**Exercise directions**
The data below is to be copied exactly, line by line.
● ● ●
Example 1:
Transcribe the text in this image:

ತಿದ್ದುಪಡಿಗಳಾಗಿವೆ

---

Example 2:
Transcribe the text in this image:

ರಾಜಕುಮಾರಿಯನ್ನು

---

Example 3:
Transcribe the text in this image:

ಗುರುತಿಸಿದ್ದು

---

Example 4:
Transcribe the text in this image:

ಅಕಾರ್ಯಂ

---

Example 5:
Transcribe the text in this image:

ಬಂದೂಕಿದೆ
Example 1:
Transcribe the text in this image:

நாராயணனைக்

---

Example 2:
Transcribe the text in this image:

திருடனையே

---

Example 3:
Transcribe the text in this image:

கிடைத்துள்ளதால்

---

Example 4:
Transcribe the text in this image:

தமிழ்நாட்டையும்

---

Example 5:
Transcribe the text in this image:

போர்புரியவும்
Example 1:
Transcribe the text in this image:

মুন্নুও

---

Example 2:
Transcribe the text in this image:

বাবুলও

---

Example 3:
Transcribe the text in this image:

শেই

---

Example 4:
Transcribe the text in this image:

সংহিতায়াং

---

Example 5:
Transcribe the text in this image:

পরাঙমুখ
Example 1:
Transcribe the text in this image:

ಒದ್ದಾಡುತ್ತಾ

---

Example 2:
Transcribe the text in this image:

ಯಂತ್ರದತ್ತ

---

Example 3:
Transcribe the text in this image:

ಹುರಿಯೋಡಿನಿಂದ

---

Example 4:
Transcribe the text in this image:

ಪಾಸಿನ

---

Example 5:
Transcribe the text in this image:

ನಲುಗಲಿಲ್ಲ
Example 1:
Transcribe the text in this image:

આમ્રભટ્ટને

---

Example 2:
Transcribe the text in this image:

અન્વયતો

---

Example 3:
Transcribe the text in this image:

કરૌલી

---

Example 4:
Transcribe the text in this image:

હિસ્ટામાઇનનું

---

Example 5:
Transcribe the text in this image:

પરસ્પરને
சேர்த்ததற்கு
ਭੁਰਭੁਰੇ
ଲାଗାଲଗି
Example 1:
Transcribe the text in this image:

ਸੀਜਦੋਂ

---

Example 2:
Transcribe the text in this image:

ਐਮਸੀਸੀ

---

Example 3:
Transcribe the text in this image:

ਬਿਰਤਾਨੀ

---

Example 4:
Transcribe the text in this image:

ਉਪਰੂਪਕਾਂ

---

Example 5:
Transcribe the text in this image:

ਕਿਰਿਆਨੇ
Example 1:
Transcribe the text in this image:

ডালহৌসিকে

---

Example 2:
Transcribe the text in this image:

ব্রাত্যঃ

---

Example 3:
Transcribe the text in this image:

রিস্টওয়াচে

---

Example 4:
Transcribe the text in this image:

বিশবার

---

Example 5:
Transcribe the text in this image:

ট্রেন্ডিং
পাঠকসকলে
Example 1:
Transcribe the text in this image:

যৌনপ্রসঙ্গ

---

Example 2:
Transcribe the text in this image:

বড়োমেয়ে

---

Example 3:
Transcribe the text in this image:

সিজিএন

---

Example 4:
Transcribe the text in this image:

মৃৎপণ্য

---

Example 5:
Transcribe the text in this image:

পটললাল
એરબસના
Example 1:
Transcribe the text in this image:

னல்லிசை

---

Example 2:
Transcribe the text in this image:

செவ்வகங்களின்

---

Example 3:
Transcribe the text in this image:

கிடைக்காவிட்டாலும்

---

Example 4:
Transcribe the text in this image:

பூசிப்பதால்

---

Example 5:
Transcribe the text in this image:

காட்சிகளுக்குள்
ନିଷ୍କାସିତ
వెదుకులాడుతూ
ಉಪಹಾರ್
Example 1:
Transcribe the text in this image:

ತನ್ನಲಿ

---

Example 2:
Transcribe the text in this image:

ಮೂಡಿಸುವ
● ● ●
**Output of the exercise**
Example 1:
Transcribe the text in this image:

ತಿದ್ದುಪಡಿಗಳಾಗಿವೆ

---

Example 2:
Transcribe the text in this image:

ರಾಜಕುಮಾರಿಯನ್ನು

---

Example 3:
Transcribe the text in this image:

ಗುರುತಿಸಿದ್ದು

---

Example 4:
Transcribe the text in this image:

ಅಕಾರ್ಯಂ

---

Example 5:
Transcribe the text in this image:

ಬಂದೂಕಿದೆ
Example 1:
Transcribe the text in this image:

நாராயணனைக்

---

Example 2:
Transcribe the text in this image:

திருடனையே

---

Example 3:
Transcribe the text in this image:

கிடைத்துள்ளதால்

---

Example 4:
Transcribe the text in this image:

தமிழ்நாட்டையும்

---

Example 5:
Transcribe the text in this image:

போர்புரியவும்
Example 1:
Transcribe the text in this image:

মুন্নুও

---

Example 2:
Transcribe the text in this image:

বাবুলও

---

Example 3:
Transcribe the text in this image:

শেই

---

Example 4:
Transcribe the text in this image:

সংহিতায়াং

---

Example 5:
Transcribe the text in this image:

পরাঙমুখ
Example 1:
Transcribe the text in this image:

ಒದ್ದಾಡುತ್ತಾ

---

Example 2:
Transcribe the text in this image:

ಯಂತ್ರದತ್ತ

---

Example 3:
Transcribe the text in this image:

ಹುರಿಯೋಡಿನಿಂದ

---

Example 4:
Transcribe the text in this image:

ಪಾಸಿನ

---

Example 5:
Transcribe the text in this image:

ನಲುಗಲಿಲ್ಲ
Example 1:
Transcribe the text in this image:

આમ્રભટ્ટને

---

Example 2:
Transcribe the text in this image:

અન્વયતો

---

Example 3:
Transcribe the text in this image:

કરૌલી

---

Example 4:
Transcribe the text in this image:

હિસ્ટામાઇનનું

---

Example 5:
Transcribe the text in this image:

પરસ્પરને
சேர்த்ததற்கு
ਭੁਰਭੁਰੇ
ଲାଗାଲଗି
Example 1:
Transcribe the text in this image:

ਸੀਜਦੋਂ

---

Example 2:
Transcribe the text in this image:

ਐਮਸੀਸੀ

---

Example 3:
Transcribe the text in this image:

ਬਿਰਤਾਨੀ

---

Example 4:
Transcribe the text in this image:

ਉਪਰੂਪਕਾਂ

---

Example 5:
Transcribe the text in this image:

ਕਿਰਿਆਨੇ
Example 1:
Transcribe the text in this image:

ডালহৌসিকে

---

Example 2:
Transcribe the text in this image:

ব্রাত্যঃ

---

Example 3:
Transcribe the text in this image:

রিস্টওয়াচে

---

Example 4:
Transcribe the text in this image:

বিশবার

---

Example 5:
Transcribe the text in this image:

ট্রেন্ডিং
পাঠকসকলে
Example 1:
Transcribe the text in this image:

যৌনপ্রসঙ্গ

---

Example 2:
Transcribe the text in this image:

বড়োমেয়ে

---

Example 3:
Transcribe the text in this image:

সিজিএন

---

Example 4:
Transcribe the text in this image:

মৃৎপণ্য

---

Example 5:
Transcribe the text in this image:

পটললাল
એરબસના
Example 1:
Transcribe the text in this image:

னல்லிசை

---

Example 2:
Transcribe the text in this image:

செவ்வகங்களின்

---

Example 3:
Transcribe the text in this image:

கிடைக்காவிட்டாலும்

---

Example 4:
Transcribe the text in this image:

பூசிப்பதால்

---

Example 5:
Transcribe the text in this image:

காட்சிகளுக்குள்
ନିଷ୍କାସିତ
వెదుకులాడుతూ
ಉಪಹಾರ್
Example 1:
Transcribe the text in this image:

ತನ್ನಲಿ

---

Example 2:
Transcribe the text in this image:

ಮೂಡಿಸುವ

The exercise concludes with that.